As annoying as I found the pitch for branded hoodies and mugs that opened the theatrical screening and as skeptical as I am about some of the franchise’s upcoming spinoffs—Bear Grylls!—and, yes, amid all those debates about Latter-day Saints influence and a pride flag on set and Scriptural embellishment, I’m convinced this is an earnest show, created out of love for the gospel and a desire to share it with others. I walked out of that theater more a believer in Jesus, and (for now) a believer in this show, a conversion experience I share with other critics.
It’s such a good story. But it’s not an easy one.
And to The Chosen’s credit, it doesn’t pretend otherwise. By season 5, the miraculous healings are mostly done; this is a time for hard teachings. Why these particular people, eating pomegranates and saying prayers, in this time and this place? What about the families of the moneychangers in the temple? Didn’t they need to eat? Why the almost nonsensical randomness that leads to Jesus’ arrest and crucifixion? So many reluctant men, passing the buck to each other.
Then there are the big questions: Why does God alleviate suffering for some and not others? It’s a question the show makes explicit in the character of Little James, and in a miscarriage, and in an invented plot line about Thomas’s fiancée, whom Jesus refuses to raise from the dead. That plot line gives me pause, as it gave others too.

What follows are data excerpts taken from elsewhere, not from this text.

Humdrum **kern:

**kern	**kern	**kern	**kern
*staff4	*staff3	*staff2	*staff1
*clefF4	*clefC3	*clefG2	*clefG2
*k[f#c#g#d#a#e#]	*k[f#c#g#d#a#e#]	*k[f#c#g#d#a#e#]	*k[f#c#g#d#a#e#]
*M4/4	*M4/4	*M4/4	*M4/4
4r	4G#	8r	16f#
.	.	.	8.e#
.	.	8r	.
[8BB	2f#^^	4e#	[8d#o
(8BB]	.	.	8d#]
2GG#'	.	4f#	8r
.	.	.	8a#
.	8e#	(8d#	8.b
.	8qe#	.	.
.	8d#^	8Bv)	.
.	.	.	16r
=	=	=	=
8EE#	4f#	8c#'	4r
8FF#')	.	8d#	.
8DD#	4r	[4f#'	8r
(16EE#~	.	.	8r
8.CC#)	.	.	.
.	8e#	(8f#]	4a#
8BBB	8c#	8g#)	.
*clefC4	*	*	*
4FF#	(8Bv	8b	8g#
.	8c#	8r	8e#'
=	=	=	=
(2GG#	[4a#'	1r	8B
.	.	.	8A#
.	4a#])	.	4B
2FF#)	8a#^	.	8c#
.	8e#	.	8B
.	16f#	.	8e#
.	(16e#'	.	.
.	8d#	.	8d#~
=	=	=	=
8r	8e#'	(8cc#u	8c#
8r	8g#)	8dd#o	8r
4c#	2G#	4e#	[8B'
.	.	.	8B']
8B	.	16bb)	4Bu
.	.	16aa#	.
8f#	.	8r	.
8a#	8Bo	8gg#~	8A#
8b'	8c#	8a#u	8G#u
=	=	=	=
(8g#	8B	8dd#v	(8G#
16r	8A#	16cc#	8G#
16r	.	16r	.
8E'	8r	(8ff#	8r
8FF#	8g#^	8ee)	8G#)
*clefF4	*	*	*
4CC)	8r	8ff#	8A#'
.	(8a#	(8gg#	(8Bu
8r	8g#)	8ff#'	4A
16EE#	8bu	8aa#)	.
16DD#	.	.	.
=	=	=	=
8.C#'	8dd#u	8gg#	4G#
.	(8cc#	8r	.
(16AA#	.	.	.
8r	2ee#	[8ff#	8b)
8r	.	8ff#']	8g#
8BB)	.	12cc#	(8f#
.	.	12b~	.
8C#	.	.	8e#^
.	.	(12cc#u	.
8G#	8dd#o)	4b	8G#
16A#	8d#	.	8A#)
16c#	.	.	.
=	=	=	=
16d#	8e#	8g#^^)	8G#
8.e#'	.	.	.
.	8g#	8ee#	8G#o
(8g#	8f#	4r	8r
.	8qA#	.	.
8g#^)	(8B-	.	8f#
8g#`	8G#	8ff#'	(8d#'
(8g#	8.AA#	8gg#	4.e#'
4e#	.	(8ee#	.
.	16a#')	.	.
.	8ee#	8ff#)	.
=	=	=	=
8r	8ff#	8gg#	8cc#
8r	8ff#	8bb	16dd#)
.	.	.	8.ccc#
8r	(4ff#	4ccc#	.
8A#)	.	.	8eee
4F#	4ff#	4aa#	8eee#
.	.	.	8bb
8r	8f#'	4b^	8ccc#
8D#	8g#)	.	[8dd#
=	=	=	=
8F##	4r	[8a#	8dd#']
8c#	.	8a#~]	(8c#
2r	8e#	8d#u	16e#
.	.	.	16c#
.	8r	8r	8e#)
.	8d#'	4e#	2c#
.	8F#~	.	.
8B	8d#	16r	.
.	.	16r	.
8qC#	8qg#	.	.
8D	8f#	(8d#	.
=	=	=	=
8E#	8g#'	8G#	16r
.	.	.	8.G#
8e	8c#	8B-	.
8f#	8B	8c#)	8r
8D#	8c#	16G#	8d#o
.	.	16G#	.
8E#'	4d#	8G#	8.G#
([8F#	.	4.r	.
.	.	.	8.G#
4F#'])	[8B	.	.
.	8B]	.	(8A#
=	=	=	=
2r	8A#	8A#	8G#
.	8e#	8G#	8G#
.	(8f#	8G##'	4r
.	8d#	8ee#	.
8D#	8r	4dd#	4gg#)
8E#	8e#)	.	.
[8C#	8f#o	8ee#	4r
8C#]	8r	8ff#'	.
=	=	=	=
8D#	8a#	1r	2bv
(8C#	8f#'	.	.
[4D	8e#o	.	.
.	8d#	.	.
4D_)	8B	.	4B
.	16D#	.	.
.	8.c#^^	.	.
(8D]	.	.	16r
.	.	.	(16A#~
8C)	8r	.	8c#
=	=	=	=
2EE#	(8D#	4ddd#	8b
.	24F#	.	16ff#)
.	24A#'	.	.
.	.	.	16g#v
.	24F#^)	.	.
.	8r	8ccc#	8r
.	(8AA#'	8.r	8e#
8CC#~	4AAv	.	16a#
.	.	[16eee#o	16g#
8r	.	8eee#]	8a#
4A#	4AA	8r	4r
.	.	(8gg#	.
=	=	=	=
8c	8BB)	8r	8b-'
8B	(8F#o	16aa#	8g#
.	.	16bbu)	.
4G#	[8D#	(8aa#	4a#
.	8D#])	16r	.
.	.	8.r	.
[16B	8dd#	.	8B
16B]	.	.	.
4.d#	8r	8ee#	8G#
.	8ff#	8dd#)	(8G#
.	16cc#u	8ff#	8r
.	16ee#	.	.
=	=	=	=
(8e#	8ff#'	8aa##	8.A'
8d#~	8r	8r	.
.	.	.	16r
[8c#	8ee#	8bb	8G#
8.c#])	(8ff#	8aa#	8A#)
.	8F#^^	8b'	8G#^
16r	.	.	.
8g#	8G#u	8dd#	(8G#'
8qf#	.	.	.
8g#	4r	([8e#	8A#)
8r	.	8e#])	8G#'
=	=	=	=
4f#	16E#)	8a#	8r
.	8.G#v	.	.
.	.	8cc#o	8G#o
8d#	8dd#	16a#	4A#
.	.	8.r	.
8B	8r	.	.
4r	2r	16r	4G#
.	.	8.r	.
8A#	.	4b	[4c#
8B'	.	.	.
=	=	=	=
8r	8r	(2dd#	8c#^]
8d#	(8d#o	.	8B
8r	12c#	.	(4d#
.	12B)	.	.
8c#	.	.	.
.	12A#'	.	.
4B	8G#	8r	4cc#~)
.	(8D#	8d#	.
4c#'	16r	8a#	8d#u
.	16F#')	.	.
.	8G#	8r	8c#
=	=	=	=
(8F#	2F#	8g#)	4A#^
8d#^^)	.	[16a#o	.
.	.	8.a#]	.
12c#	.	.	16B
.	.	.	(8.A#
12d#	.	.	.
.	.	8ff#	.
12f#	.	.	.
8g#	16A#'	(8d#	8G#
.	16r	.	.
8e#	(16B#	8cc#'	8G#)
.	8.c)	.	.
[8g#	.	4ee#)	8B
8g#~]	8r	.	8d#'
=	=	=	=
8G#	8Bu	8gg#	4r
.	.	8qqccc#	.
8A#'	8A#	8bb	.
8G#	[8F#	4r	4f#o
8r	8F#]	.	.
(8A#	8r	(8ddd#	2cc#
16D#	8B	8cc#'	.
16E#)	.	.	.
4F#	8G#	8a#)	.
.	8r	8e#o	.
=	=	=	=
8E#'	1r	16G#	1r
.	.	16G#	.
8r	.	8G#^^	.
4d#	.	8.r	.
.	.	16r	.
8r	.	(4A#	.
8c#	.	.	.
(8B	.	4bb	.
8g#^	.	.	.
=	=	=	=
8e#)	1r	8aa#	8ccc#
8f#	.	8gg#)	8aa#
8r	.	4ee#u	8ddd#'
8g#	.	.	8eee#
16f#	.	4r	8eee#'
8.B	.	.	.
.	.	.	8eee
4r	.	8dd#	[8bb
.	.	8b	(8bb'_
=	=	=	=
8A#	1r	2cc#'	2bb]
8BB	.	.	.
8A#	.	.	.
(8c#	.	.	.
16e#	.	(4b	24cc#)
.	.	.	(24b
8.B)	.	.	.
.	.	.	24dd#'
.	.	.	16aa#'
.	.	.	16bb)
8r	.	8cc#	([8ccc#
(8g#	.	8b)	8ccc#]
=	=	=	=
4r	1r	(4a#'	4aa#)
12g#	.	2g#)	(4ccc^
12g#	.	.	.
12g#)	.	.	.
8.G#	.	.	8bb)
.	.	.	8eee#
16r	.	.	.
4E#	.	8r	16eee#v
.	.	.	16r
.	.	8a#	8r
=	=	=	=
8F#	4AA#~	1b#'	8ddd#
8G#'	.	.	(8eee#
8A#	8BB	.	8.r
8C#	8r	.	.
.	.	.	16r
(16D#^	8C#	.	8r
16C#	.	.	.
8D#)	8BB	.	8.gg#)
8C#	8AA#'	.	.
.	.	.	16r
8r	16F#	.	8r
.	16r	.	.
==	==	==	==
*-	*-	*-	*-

The other big question for season 5: Why does Judas betray Jesus? Producer Dallas Jenkins has already started addressing this season’s treatment of the most mysterious disciple; to my mind, these episodes offer a few different interpretations for his decision. Disillusionment? Greed? Possession? (Pay attention to a roll of his eyes and a clench of his jaw.) “You and I are not the same,” Judas insists to Caiphas as he makes his backroom deal. Judas thinks Jesus is the Messiah, he says. But “I suppose I have not seen enough.”
Why do I find myself feeling sorry for the last of the Iscariots as he plants that kiss?
The Chosen hasn’t suppressed these kinds of complications, and that’s part of its success as an artwork. This show is trying so hard not to be propaganda. That said, it does have a theology to impart, and it’s started to get at some answers through prophecy and snippets of theodicy and assurances of love from Jesus. But it’s too early to pass judgment on how the show will tackle the problems of pain and betrayal, of which so much theology has been written, in the episodes that remain.
“Oh my God,” exclaimed an audience member, shaken by the season’s final scene, in my movie theater as the finale credits rolled. I laughed out loud. More irony.
But I also found her outburst telling. Of course she knew what would happen next, right? The news really is good. Just wait for season 7.
But that’s the thing about a good story. Even when you’ve heard it a thousand times, you’re moved, again and again. You can’t wait to see what happens next.
Kate Lucky is the senior editor of culture and engagement at Christianity Today.